Some of the color returned to her cheeks. “They were the bane of my childhood,” she said. “And alas, they have never completely disappeared.”
“They are charming,” he said. He had always admired goddesses. He had never bedded one. He liked his women made of flesh and blood. He had almost feared when he first came into the room that Claire Campbell was a goddess.
“I have to cover them with a great deal of paint when I am onstage,” she told him.
“Almost,” he said, his gaze lowering to her mouth, “you have robbed me of my appetite for food.”
“Almost,” she said in that brisk voice he had heard once before. “But not quite. How foolish, Mr.
Bedard, when your dinner awaits you on the table and you are hungry.”
“Ralf,” he said. “You had better call me Ralf.”
“Ralph,” she said. “It is time for dinner.”
And later they would indulge in dessert, he thought as he seated her at the table and took his place opposite her. A sweet delight that they would savor all night long. His blood hummed in anticipation of good sex. He had no doubt that it would be very good indeed. In the meantime she was right—his body needed to be fed.
He talked of London at her request since it appeared that she had never been there. He talked about the social scene during the Season—about the balls and routs and concerts, about Hyde Park and Carlton House and Vauxhall Gardens. She spoke about the theater at his urging, about the parts she had played and those she longed to play, about her fellow actors and about the directors she had worked with. She described it all slowly, with dreamy eyes and a smile on her lips as if it were a profession she thoroughly enjoyed.
They ate well. And yet it surprised Rannulf about an hour after they had begun to look down at the table and see that most of the large quantities of food were gone and that the bottle of wine was empty.
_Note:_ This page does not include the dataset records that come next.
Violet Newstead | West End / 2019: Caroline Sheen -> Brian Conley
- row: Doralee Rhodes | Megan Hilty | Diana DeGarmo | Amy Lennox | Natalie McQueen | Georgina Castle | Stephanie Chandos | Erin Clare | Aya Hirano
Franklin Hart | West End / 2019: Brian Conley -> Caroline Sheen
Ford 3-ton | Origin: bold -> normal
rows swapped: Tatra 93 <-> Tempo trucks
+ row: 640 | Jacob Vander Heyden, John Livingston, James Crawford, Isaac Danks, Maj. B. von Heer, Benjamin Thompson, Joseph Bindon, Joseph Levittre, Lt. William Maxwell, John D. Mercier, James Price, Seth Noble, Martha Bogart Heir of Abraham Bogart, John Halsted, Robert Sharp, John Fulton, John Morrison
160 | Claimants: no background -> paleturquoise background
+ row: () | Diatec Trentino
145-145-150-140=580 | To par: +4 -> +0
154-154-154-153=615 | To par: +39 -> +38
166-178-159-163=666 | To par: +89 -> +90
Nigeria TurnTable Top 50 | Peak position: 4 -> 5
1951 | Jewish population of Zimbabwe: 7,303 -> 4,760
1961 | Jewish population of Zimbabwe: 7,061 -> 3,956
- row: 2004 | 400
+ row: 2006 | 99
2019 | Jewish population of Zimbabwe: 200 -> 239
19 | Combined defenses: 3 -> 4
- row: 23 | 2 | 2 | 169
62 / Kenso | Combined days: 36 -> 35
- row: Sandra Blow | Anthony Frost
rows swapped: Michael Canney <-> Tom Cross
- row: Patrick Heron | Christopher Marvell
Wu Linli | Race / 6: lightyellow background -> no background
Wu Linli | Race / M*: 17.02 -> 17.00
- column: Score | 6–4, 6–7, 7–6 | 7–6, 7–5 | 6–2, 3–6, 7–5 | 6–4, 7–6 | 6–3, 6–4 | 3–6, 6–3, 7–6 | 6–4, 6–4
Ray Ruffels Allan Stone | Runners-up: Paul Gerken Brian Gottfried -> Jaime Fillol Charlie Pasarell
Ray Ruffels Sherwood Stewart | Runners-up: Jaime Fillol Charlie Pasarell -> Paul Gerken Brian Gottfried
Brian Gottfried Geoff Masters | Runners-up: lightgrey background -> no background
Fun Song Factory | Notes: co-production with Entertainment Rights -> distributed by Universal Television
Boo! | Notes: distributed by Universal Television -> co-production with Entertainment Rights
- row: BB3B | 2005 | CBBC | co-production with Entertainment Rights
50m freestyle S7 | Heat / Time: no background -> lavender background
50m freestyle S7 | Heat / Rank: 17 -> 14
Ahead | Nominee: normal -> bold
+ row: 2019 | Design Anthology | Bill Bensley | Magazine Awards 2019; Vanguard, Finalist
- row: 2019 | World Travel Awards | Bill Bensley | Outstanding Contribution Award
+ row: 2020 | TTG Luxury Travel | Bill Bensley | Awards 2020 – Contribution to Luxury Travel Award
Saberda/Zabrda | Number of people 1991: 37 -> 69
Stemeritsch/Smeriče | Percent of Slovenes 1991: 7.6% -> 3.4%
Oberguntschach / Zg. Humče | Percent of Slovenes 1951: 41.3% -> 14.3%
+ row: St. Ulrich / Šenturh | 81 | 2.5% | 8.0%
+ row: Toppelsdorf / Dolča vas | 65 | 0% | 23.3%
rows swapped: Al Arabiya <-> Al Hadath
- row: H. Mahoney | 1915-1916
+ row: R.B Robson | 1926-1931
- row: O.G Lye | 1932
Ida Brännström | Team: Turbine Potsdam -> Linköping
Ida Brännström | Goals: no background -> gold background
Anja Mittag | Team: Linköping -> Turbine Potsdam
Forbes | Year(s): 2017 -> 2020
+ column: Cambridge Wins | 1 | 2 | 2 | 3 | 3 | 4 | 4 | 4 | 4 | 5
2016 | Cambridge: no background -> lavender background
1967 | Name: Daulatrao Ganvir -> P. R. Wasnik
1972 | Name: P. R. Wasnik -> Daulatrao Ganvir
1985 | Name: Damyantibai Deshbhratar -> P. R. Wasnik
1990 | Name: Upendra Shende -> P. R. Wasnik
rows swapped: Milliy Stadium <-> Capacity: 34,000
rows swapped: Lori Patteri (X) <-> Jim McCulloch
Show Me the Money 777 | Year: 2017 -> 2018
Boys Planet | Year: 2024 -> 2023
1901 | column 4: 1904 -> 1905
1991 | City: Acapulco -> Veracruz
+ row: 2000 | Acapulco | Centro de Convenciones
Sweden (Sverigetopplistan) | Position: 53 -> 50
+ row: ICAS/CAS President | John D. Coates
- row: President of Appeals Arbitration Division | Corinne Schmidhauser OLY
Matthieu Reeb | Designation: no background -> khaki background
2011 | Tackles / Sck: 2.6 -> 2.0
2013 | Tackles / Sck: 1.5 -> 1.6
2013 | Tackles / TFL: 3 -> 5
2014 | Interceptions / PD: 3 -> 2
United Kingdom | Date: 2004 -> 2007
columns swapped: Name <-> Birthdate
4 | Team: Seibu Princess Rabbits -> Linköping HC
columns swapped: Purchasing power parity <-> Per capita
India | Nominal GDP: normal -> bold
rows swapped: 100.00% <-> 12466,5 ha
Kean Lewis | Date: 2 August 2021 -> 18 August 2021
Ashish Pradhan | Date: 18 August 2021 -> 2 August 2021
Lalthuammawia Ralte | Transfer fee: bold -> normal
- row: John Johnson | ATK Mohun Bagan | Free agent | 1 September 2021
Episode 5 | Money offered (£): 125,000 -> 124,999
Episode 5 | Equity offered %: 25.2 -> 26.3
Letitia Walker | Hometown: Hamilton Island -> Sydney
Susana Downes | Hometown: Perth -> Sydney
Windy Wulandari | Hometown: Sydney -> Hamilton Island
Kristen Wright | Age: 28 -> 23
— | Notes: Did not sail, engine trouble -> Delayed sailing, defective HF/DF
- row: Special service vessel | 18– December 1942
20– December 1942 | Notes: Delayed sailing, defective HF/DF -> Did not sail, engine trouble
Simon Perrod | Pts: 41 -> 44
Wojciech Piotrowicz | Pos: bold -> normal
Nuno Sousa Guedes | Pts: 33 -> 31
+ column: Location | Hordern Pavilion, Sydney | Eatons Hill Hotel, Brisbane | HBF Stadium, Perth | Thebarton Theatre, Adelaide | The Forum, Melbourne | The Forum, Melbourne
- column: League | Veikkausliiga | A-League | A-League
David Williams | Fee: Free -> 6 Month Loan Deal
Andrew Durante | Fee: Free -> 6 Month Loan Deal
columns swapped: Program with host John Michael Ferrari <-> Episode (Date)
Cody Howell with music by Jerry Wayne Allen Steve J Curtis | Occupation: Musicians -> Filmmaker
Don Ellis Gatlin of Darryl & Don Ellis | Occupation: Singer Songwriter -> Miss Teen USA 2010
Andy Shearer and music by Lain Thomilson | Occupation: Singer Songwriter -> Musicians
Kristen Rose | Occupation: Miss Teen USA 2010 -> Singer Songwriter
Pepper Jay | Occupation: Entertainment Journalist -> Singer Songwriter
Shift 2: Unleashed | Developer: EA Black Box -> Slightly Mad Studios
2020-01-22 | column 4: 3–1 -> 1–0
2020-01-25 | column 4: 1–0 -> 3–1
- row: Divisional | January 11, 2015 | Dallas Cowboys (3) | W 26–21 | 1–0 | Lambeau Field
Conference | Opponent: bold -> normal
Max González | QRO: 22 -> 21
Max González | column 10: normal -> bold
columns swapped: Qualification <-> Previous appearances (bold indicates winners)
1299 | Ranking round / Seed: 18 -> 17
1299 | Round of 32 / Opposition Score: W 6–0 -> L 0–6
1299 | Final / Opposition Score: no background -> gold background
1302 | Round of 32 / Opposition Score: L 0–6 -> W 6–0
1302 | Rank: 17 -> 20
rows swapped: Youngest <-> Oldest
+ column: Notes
He could hardly remember the taste of anything, though he had a feeling of general well-being—and a constant spark of anticipation.
He got to his feet, crossed to the fireplace, and pulled on the bell rope. He had the dishes cleared away and another bottle of wine brought up.
“More?” he asked Claire, tilting the bottle above her glass.
She set one hand over the top of it. “Oh, I really ought not,” she said.